US President Donald Trump is ready to meet North Korean leader Kim Jong-un again for denuclearisation talks, the White House said, underlining that his decision to walk out of the Hanoi summit sent a signal to other countries as well that he is not desperate for a deal unless it is in America's interest.
US National Security Advisor John Bolton told ABC News that Trump's walk out from his meeting with Kim was "friendly" and it is not a reflection that the talks broke down. “I don't really think it broke down. I think the president did exactly the right thing,” he said, referring to the failed summit between the two leaders in Hanoi in Vietnam on February 26 and 27.
Trump and Kim's Vietnam meeting ended abruptly without a deal on North Korean denuclearisation in return for sanctions relief. On Friday, Trump told reporters his relationship with Kim was “a very good one” and said he would be “surprised in a negative way if he did anything that was not per our understanding”.
Trump and Kim first met in Singapore in June 2018, producing only a North Korean commitment to “work towards complete denuclearisation of the Korean peninsula”. "Trump and Kim Jong-un had had a number of conversations about what might be done to denuclearise North Korea. Kim offered a partial deal. The president has been very clear that he doesn't want to make the same mistakes as past administrations,” Bolton said. "Trump proposed to Kim what he talked about really going back to Singapore, is what he called the big deal, that North Korea completely denuclearize.

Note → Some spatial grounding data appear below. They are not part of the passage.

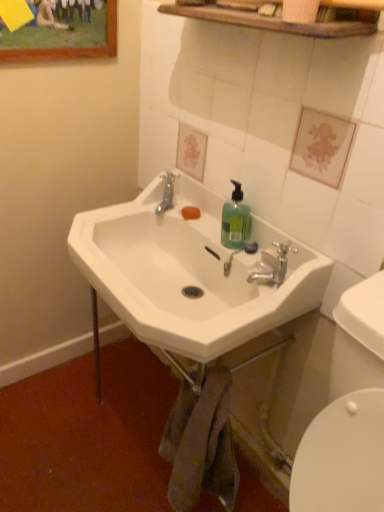
Locate an element on the screen. This screenshot has width=384, height=512. white ceramic sink at center is located at coordinates (189, 273).

You are a GUI agent. You are given a task and a screenshot of the screen. Output one action in this format:
    pyautogui.click(x=<x>, y=<y>)
    Task: Click on the translucent green liquid at sink right
    
    Given the screenshot: What is the action you would take?
    pyautogui.click(x=235, y=220)

The image size is (384, 512). What do you see at coordinates (58, 30) in the screenshot?
I see `wooden framed painting at upper left` at bounding box center [58, 30].

Image resolution: width=384 pixels, height=512 pixels. Find the location of `white ceramic sink at center`. white ceramic sink at center is located at coordinates (189, 273).

Is translucent green liquid at sink right at the left side of silver metallic faucet at upper center, marked as the 1th plumbing fixture in a back-to-front arrangement?

No, translucent green liquid at sink right is not to the left of silver metallic faucet at upper center, marked as the 1th plumbing fixture in a back-to-front arrangement.

Considering the sizes of translucent green liquid at sink right and silver metallic faucet at upper center, marked as the 1th plumbing fixture in a back-to-front arrangement, in the image, is translucent green liquid at sink right wider or thinner than silver metallic faucet at upper center, marked as the 1th plumbing fixture in a back-to-front arrangement,?

In the image, translucent green liquid at sink right appears to be more narrow than silver metallic faucet at upper center, marked as the 1th plumbing fixture in a back-to-front arrangement.

The image size is (384, 512). Find the location of `plumbing fixture on the left of the translucent green liquid at sink right`. plumbing fixture on the left of the translucent green liquid at sink right is located at coordinates (167, 193).

Is translucent green liquid at sink right aimed at silver metallic faucet at upper center, which is the 2th plumbing fixture from front to back?

No, translucent green liquid at sink right is not facing towards silver metallic faucet at upper center, which is the 2th plumbing fixture from front to back.

Is translucent green liquid at sink right not close to metallic silver faucet at lower center, the second plumbing fixture viewed from the left?

No.

Between translucent green liquid at sink right and metallic silver faucet at lower center, the first plumbing fixture from the right, which one has smaller width?

With smaller width is metallic silver faucet at lower center, the first plumbing fixture from the right.

Considering the relative positions of translucent green liquid at sink right and metallic silver faucet at lower center, positioned as the 1th plumbing fixture in bottom-to-top order, in the image provided, is translucent green liquid at sink right to the left of metallic silver faucet at lower center, positioned as the 1th plumbing fixture in bottom-to-top order, from the viewer's perspective?

Yes.

Considering the relative sizes of wooden framed painting at upper left and translucent green liquid at sink right in the image provided, is wooden framed painting at upper left shorter than translucent green liquid at sink right?

No.

From a real-world perspective, is wooden framed painting at upper left under translucent green liquid at sink right?

No, from a real-world perspective, wooden framed painting at upper left is not below translucent green liquid at sink right.

Considering the positions of objects wooden framed painting at upper left and translucent green liquid at sink right in the image provided, who is more to the right, wooden framed painting at upper left or translucent green liquid at sink right?

Positioned to the right is translucent green liquid at sink right.

Considering the sizes of wooden framed painting at upper left and translucent green liquid at sink right in the image, is wooden framed painting at upper left wider or thinner than translucent green liquid at sink right?

wooden framed painting at upper left is thinner than translucent green liquid at sink right.

Could you tell me if white ceramic sink at center is facing translucent green liquid at sink right?

No, white ceramic sink at center is not turned towards translucent green liquid at sink right.

Between white ceramic sink at center and translucent green liquid at sink right, which one has smaller width?

Thinner between the two is translucent green liquid at sink right.

Which is less distant, (196,294) or (230,232)?

The point (230,232) is closer to the camera.

Which of these two, white ceramic sink at center or translucent green liquid at sink right, stands taller?

Standing taller between the two is white ceramic sink at center.

Can you confirm if silver metallic faucet at upper center, the second plumbing fixture when ordered from right to left, is shorter than wooden framed painting at upper left?

Yes.

Does silver metallic faucet at upper center, marked as the 1th plumbing fixture in a back-to-front arrangement, have a smaller size compared to wooden framed painting at upper left?

Yes, silver metallic faucet at upper center, marked as the 1th plumbing fixture in a back-to-front arrangement, is smaller than wooden framed painting at upper left.

Between silver metallic faucet at upper center, which is the 2th plumbing fixture from front to back, and wooden framed painting at upper left, which one appears on the left side from the viewer's perspective?

wooden framed painting at upper left is more to the left.

Considering the sizes of silver metallic faucet at upper center, the 1th plumbing fixture in the left-to-right sequence, and wooden framed painting at upper left in the image, is silver metallic faucet at upper center, the 1th plumbing fixture in the left-to-right sequence, wider or thinner than wooden framed painting at upper left?

In the image, silver metallic faucet at upper center, the 1th plumbing fixture in the left-to-right sequence, appears to be wider than wooden framed painting at upper left.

And, in exchange for that, there was a very bright economic future for the North Korean people," Bolton said.
The two leaders went around on this several times. They had a full exchange of views, as the saying goes. “It was clear they weren't going to reach agreement,” Bolton said. “So, what the president did was, as he put it, to walk away in a friendly way from the discussion. He said he's prepared to meet Kim Jong-un again. It's no date set or anything like that, but it's possible that North Korea will go back and rethink the position they came in with and come back to talk to the president about the big deal,” he told the news channel in a talk show.
According to Bolton what the president did in Hanoi, was important not just in the negotiations with North Korea on their nuclear programme, but also with China on trade, and also with Russia on arms control and other countries. “Despite all the media speculation, the president turned out not to be desperate for a deal. He didn't have to come away with a success. In the pursuit of American national interest, he was prepared to risk people characterising the Hanoi summit as a failure, because he wasn't going to accept terms that weren't in our national interest,” he said. “I do think that's a message for others that we're involved in significant negotiations with.
Now, in terms of China specifically, you know, we just concluded another round of negotiations here in Washington, Bob Lighthizer, the U.S. trade representative, Steven Mnuchin, the treasury secretary, and others leading that,” he said. Talks with China are making progress, but there's work to be done. “So it's true, as you say, there's no date set for the next summit, but it could be just a short time thereafter. We're going to have to have some more conversations and do the additional work,” Bolton said.